— Сынок, сынок…
Монотонный, страдальческий стон доставлял Сашке невероятную боль.
— Сынок… — снова послышалось издалека, насквозь пронзая голову.
Сашка с трудом разлепила глаза и с минуту пыталась понять, где она. Мутный свет лампы на столе прожег ее голову такой же жуткой болью, как и стон, который теперь звучал еще ближе.
— Сынок, сынок, — утомительно однозвучно раздавалось где-то рядом.
Сашка вдруг почувствовала, что ей нужно скорее встать, чтобы успеть сделать что-то важное, поэтому, сделав невероятное усилие, она поднялась на ноги и огляделась. Она по-прежнему была в блиндаже, здесь же был и пленный летчик, не было лишь Миллера.
— Сынок! — обрадовано торопливо заговорил русский. — Помоги мне, дружочек! Ведь я вижу — ты добрый мальчонка. Ведь они же не дадут мне умереть, пока не поизмываются вволю…
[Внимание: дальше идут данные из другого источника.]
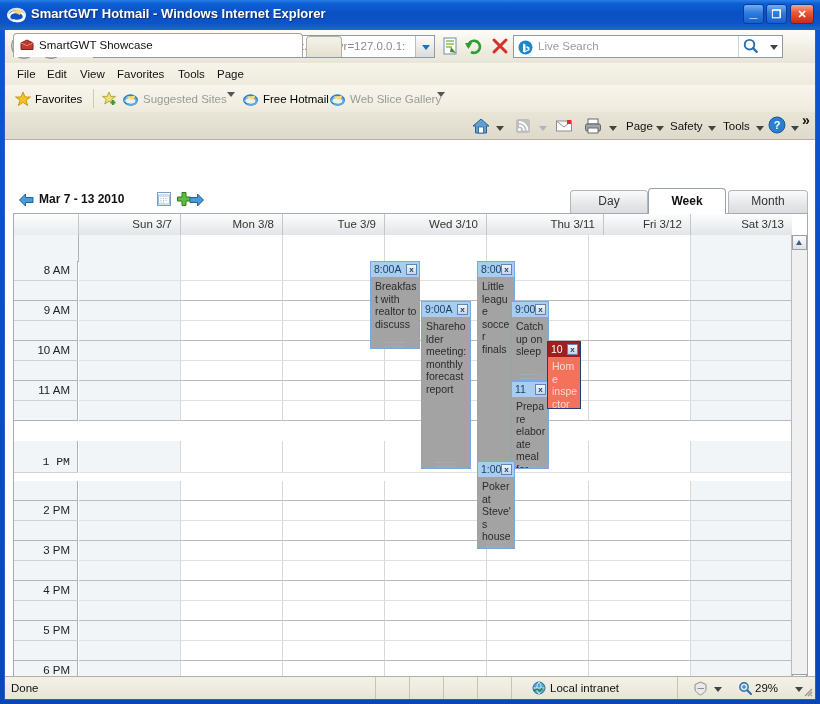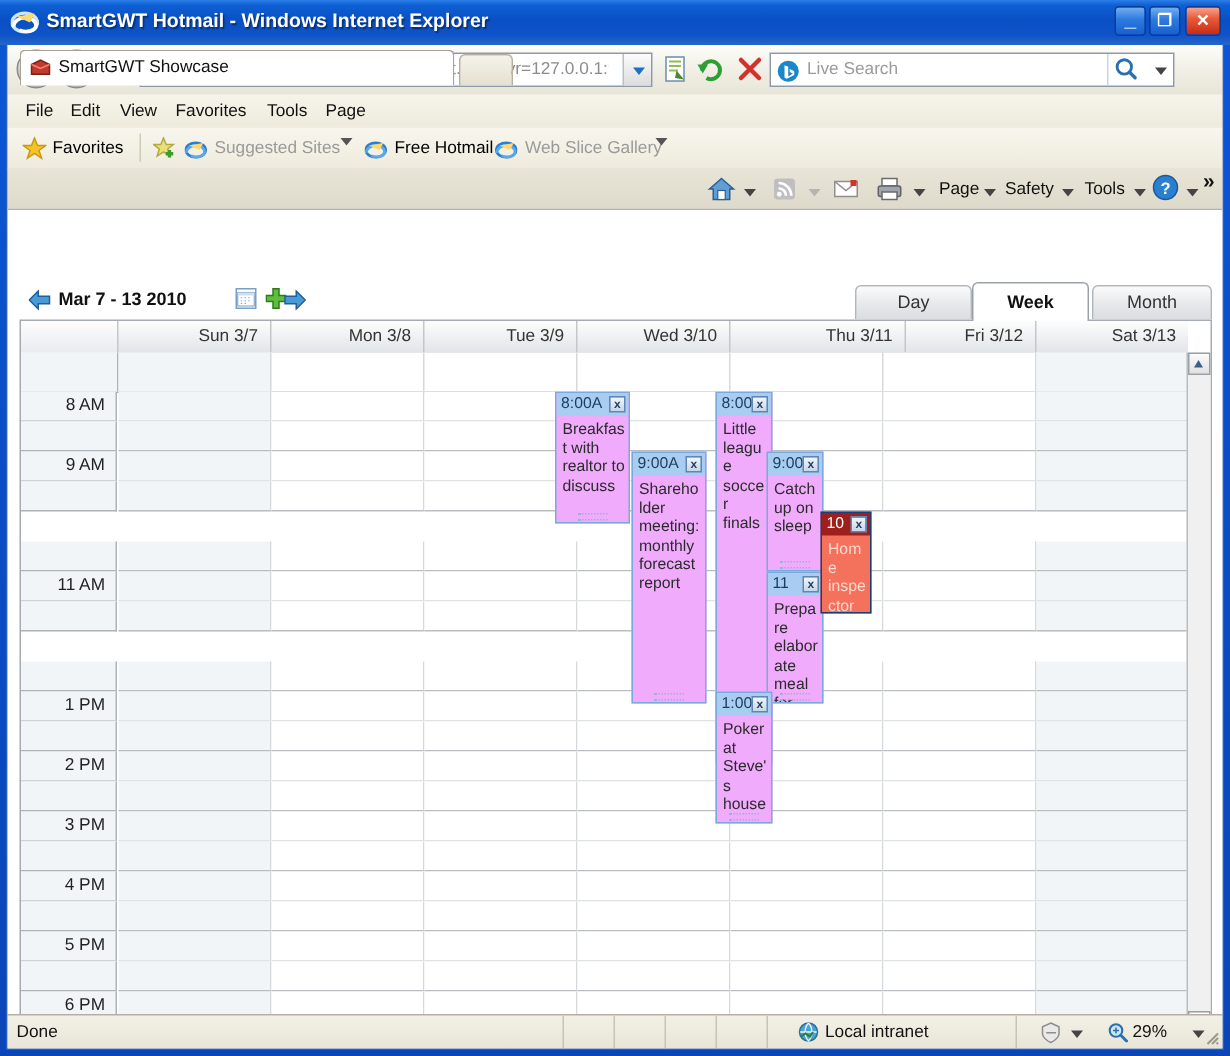--- a/index.html
+++ b/index.html
@@ -253,7 +253,7 @@
   
   .ev{
     position:absolute;box-sizing:border-box;overflow:hidden;cursor:pointer;
-    border:1px solid #7ca9dd;background:#f0abfc;
+    border:1px solid #7ca9dd;background:#a3a3a3;
   }
   .ev .ev-hdr{
     position:absolute;left:0;top:0;right:0;height:15px;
Сашка растерянно вглядывалась в лицо русскому, не соображая, о чем он говорит… И вдруг вспомнила все. А вспомнив, Сашка ни секунды не колебалась. Все дело в том, что в тот момент, когда Миллер стал избивать пленного, она вдруг с невероятной ясностью поняла: никто на свете не может причинять боль другому существу, потому что никто не имеет права на жизнь другого человека. И так велико было Сашкино убеждение в справедливости этой мысли, что единственным её стремлением теперь было исправить ошибку Миллера. Исправить, во что бы то ни стало, пусть даже ценой собственной жизни.
Молча — у нее не было сил говорить — Сашка подошла к пленному и, попыталась перекинуть его руку себе через плечо, чтобы помочь ему подняться.
— Да что ты, сынок! — удивился пленный. — Куда же мы с тобой?.. Вокруг немцы, да и я шагу сделать не могу. Ты мне вот чем помоги: видишь, вон пистолет в кобуре командир ваш оставил? — пленный подбородком указал на китель, из-под которого виднелась портупея Миллера, висевшая в углу. — Ты возьми его и возвращайся ко мне.
Держась за стенку, Сашка добрела до угла и слабой рукой вынула из кобуры тяжёлый вальтер. Она не понимала, чем могла помочь пленному, но была готова сделать всё. С трудом преодолев обратные пять шагов, она остановилась перед русским, протягивая ему пистолет.
— У меня нету сил, — виновато растянув в улыбке запекшиеся губы, сказал русский. — Сделай это сам.
Сашка в недоумении смотрела на него, не понимая, что она должна сделать. И лишь когда русский в жалком усилии вытянул шею, подставляя под дуло лоб, она поняла. Невероятное облегчение почувствовала она. И как она сама не догадалась! Ведь это единственный способ положить конец страшным мукам этого человека, который, она знала, был обречен. На секунду Сашка замерла, а затем торопливо, трясущимися руками передернула тугой затвор, и для верности уперла ствол в напряженный в последней муке лоб пленного.
— Спасибо… — успел шевельнуть губами русский, прежде чем грянул выстрел.
В этот момент оглушенная грохотом выстрела, забрызганная кровью Сашка была счастлива — она спасла человека!
Однако прежде чем рассеялся пороховой дым, распахнулась дверь, и Миллер, который вбежал во главе других людей, нанес такой удар по ее многострадальной голове, что мир сверкнул у нее перед глазами ослепительной вспышкой, перевернулся вверх тормашками, и Сашка упала на самое его дно.